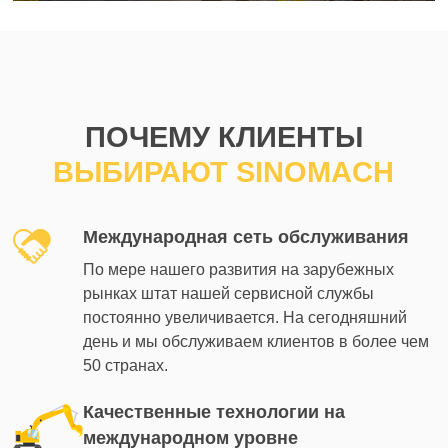
ПОЧЕМУ КЛИЕНТЫ
ВЫБИРАЮТ SINOMACH
Международная сеть обслуживания
По мере нашего развития на зарубежных
рынках штат нашей сервисной службы
постоянно увеличивается. На сегодняшний
день и мы обслуживаем клиентов в более чем
50 странах.
Качественные технологии на
международном уровне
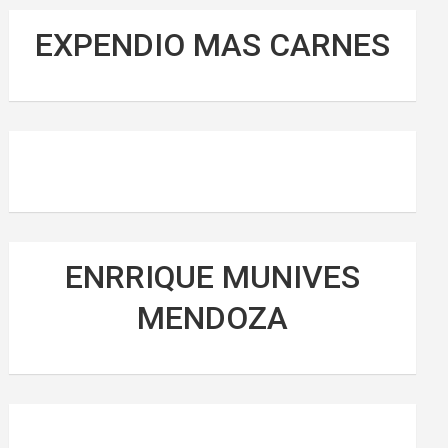
EXPENDIO MAS CARNES
ENRRIQUE MUNIVES
MENDOZA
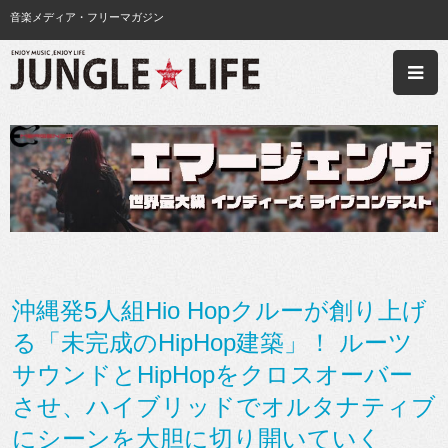
音楽メディア・フリーマガジン
沖縄発5人組Hio Hopクルーが創り上げ
る「未完成のHipHop建築」！ ルーツ
サウンドとHipHopをクロスオーバー
させ、ハイブリッドでオルタナティブ
にシーンを大胆に切り開いていく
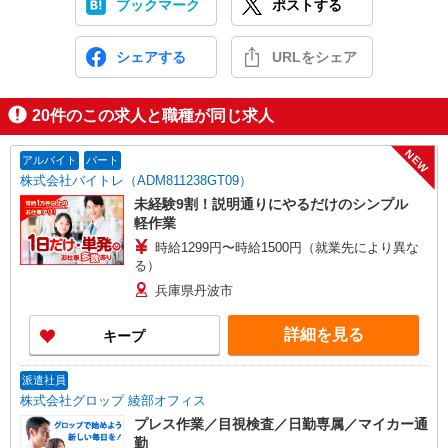
ブックマーク
ポストする
シェアする
URLをシェア
20
件のこの求人と職種が同じ求人
NEW
アルバイト
パート
株式会社バイトレ（ADM811238GT09）
未経験9割！説明通りにやるだけのシンプル
軽作業
時給1299円〜時給1500円（就業先により異な
る）
兵庫県丹波市
詳細を見る
キープ
派遣社員
株式会社グロップ 綾部オフィス
プレス作業／目視検査／日勤専属／マイカー通
勤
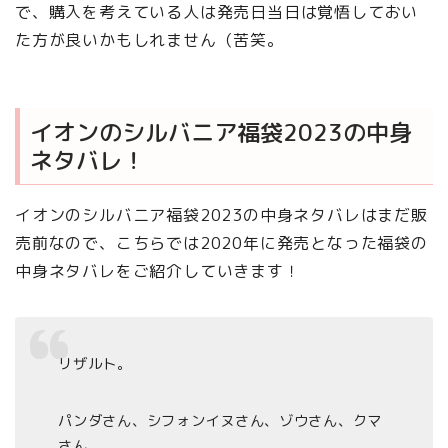
で、購入を考えている人は発売日当日は覚悟しておい
た方が良いかもしれません（苦笑。
イオンのシルバニア福袋2023の中身
ネタバレ！
イオンのシルバニア福袋2023の中身ネタバレはまだ販
売前なので、こちらでは2020年に発売となった福袋の
中身ネタバレをご紹介していきます！
リザルト。
パンダさん、シフォンイヌさん、ゾウさん、クマ
さん。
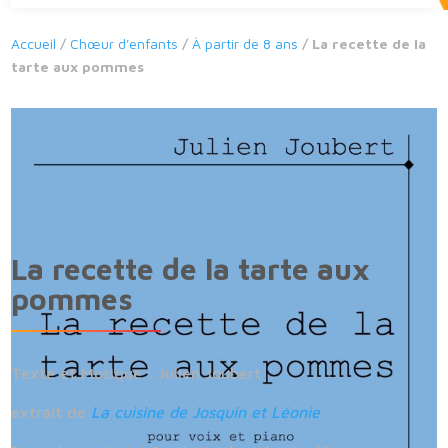
Accueil
/
Chœur d'enfants
/
À partir de 8 ans
/ La recette de la
tarte aux pommes
La recette de la tarte aux
pommes
Texte et Musique : Julien Joubert
extrait de
La cuisine de Josquin et Léonie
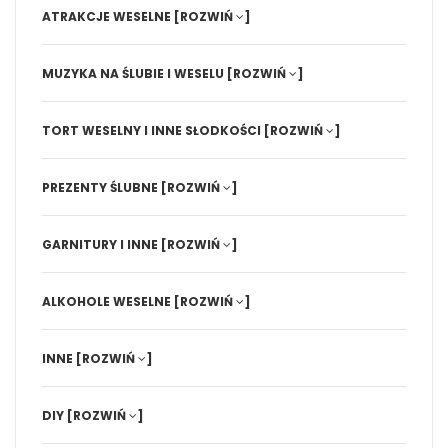
ATRAKCJE WESELNE
[ROZWIŃ
]
MUZYKA NA ŚLUBIE I WESELU
[ROZWIŃ
]
TORT WESELNY I INNE SŁODKOŚCI
[ROZWIŃ
]
PREZENTY ŚLUBNE
[ROZWIŃ
]
GARNITURY I INNE
[ROZWIŃ
]
ALKOHOLE WESELNE
[ROZWIŃ
]
INNE
[ROZWIŃ
]
DIY
[ROZWIŃ
]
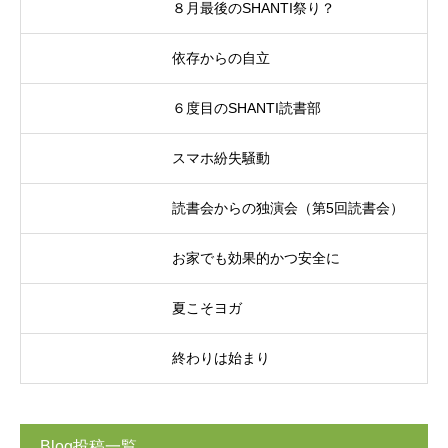
８月最後のSHANTI祭り？
依存からの自立
６度目のSHANTI読書部
スマホ紛失騒動
読書会からの独演会（第5回読書会）
お家でも効果的かつ安全に
夏こそヨガ
終わりは始まり
Blog投稿一覧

→ **Assignment**: Up to and including the line containing "た方が良いかもしれません（苦笑。", repeat every line from the start of the data, but none of the pictures.

→ **Response to this task**:
ПОЧЕМУ КЛИЕНТЫ
ВЫБИРАЮТ SINOMACH
Международная сеть обслуживания
По мере нашего развития на зарубежных
рынках штат нашей сервисной службы
постоянно увеличивается. На сегодняшний
день и мы обслуживаем клиентов в более чем
50 странах.
Качественные технологии на
международном уровне
EXPENDIO MAS CARNES
ENRRIQUE MUNIVES
MENDOZA
音楽メディア・フリーマガジン
沖縄発5人組Hio Hopクルーが創り上げ
る「未完成のHipHop建築」！ ルーツ
サウンドとHipHopをクロスオーバー
させ、ハイブリッドでオルタナティブ
にシーンを大胆に切り開いていく
ブックマーク
ポストする
シェアする
URLをシェア
20
件のこの求人と職種が同じ求人
NEW
アルバイト
パート
株式会社バイトレ（ADM811238GT09）
未経験9割！説明通りにやるだけのシンプル
軽作業
時給1299円〜時給1500円（就業先により異な
る）
兵庫県丹波市
詳細を見る
キープ
派遣社員
株式会社グロップ 綾部オフィス
プレス作業／目視検査／日勤専属／マイカー通
勤
で、購入を考えている人は発売日当日は覚悟しておい
た方が良いかもしれません（苦笑。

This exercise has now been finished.